• TRY IT:
Please copy every line of the records below that holds the word "none".

(Saved entries)
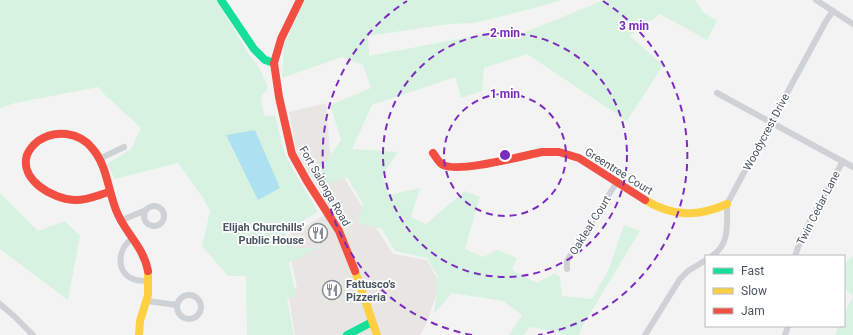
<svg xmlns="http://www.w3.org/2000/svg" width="853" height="335" viewBox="0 0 853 335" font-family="Roboto,sans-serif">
	<rect width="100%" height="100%" fill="#f4f3f3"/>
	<polygon fill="#e7e6e2" points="326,103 330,151 349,186 393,254 427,260 440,283 427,322 420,335 295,335 288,292 297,287 286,237 332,211 297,153 289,112"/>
	<g fill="#d8f2e2">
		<polygon points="0,0 216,0 250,56 260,69 268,88 261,97 264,116 275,115 283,148 289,163 318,212 284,231 291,248 317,248 289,263 296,295 287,299 294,335 247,335 246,276 228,276 202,246 210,211 203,198 178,163 115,179 107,164 131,149 141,128 104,94 99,87 15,103 0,108"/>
		<polygon points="305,0 561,0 546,5 475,23 449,24 368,36 369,56 501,31 523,33 604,0 695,0 704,13 717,21 707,40 660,14 630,36 663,65 627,121 527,54 484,68 482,91 461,98 455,77 372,105 352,149 398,152 382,176 389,195 420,188 411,217 426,224 465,191 480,197 465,249 483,257 497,250 517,258 512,270 537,283 555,273 560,277 562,296 592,299 608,271 624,225 640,231 583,325 579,335 562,335 562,333 530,327 524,335 509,335 522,315 503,301 452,293 434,314 438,277 427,258 395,251 382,229 358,223 363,204 347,177 320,186 314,179 341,140 330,105 371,88 363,65 342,57 282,78 284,45"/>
		<polygon points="0,193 38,231 65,221 80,236 68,300 0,249"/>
		<polygon points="853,256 853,335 835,335 839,326 844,326 844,315 853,296 844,288 844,264"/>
	</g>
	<polygon fill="#ade1f0" points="255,130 280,188 258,200 226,135"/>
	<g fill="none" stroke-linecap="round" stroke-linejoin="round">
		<g stroke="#cfd2d4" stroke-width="6">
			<polyline points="816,0 853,24"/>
			<polyline points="717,93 853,167"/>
			<polyline points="99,159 124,147"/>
			<circle cx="154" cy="216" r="10"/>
			<polyline points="120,221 146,210"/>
			<path d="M132 239C118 248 115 272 133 279 138 281 144 281 149 281"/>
			<path d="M712 256C730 244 727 224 727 204L826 21 833 11"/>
			<polyline points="795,256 800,242 807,227 843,161"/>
			<polyline points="567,269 567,261 617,182"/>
			<circle cx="189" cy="307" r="12"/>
			<polyline points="147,301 177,305"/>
			<polyline points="0,304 14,316 33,335"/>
			<polyline points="645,335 680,279 688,271 706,260"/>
			<polyline points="785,335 788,326"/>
		</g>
		<g stroke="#16e098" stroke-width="8">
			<polyline points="221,0 254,49 265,60 274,63"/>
			<polyline points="347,335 372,322"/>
		</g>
		<g stroke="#ffcf43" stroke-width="8">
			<path d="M645 200C673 217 698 217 727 204"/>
			<polyline points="355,271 377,335"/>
			<polyline points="139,335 140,321 148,295 148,271"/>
		</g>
		<g stroke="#f24e42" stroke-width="8">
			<polyline points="300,0 281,39 274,63 279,97 292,154 307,181 339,231 355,271"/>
			<path d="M433 153C436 157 439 163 443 165 459 173 522 156 542 152H559L579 158 645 200"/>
			<path d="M109 192C98 195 86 201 74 200 53 199 19 180 27 155 29 150 33 145 38 141 55 129 79 132 92 148 107 165 108 190 116 210 124 232 144 247 148 271"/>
		</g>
	</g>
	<g fill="none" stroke="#7b2cbf" stroke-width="2" stroke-dasharray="7 5">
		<circle cx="505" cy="155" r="61"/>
		<circle cx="505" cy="155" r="122"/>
		<path d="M472 335A183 183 0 0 1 407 1M603 1A183 183 0 0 1 538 335"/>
	</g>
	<defs>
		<g id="restaurant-ring" transform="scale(1)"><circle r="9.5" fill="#fff" stroke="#858c94" stroke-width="1.5"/><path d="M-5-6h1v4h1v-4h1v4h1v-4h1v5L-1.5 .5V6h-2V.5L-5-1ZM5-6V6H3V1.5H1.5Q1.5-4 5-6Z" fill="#858c94"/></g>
	</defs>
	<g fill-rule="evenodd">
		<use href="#restaurant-ring" x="318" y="233"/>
		<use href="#restaurant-ring" x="332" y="290"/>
	</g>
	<g text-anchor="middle" stroke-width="3.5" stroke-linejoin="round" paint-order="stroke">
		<g font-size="11" fill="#495561" stroke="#fff">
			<text transform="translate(766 132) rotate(-62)" y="4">Woodycrest Drive</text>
			<text transform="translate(619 171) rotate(32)" y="4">Greentree Court</text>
			<text transform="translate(325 186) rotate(60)" y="4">Fort Salonga Road</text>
			<text transform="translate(818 208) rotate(-63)" y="4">Twin Cedar Lane</text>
			<text transform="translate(590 225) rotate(-58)" y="4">Oakleaf Court</text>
		</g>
		<g font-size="11" font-weight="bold" fill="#495561" stroke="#fff" text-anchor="end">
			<text x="304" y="231">Elijah Churchills'<tspan x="304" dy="13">Public House</tspan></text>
			<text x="346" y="288" text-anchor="start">Fattusco's<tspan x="346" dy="13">Pizzeria</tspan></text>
		</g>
	</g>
	<circle cx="505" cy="155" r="6" fill="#7b2cbf" stroke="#fff" stroke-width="2"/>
	<g font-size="12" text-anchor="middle" font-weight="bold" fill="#7b2cbf" stroke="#fff" stroke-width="3.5" stroke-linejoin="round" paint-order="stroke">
		<text x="634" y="30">3 min</text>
		<text x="505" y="37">2 min</text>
		<text x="505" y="98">1 min</text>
	</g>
	<rect x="705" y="255" width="140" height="72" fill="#ffffff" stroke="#b6bbc0"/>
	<rect x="713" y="268" width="20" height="6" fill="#16e098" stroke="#b6bbc0"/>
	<text x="741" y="275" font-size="12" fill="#495561">Fast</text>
	<rect x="713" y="288" width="20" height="6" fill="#ffcf43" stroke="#b6bbc0"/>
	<text x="741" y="295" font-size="12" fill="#495561">Slow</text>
	<rect x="713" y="308" width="20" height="6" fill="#f24e42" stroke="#b6bbc0"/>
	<text x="741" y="315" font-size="12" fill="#495561">Jam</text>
</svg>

• TASK RESPONSE:
	<g fill="none" stroke-linecap="round" stroke-linejoin="round">
	<g fill="none" stroke="#7b2cbf" stroke-width="2" stroke-dasharray="7 5">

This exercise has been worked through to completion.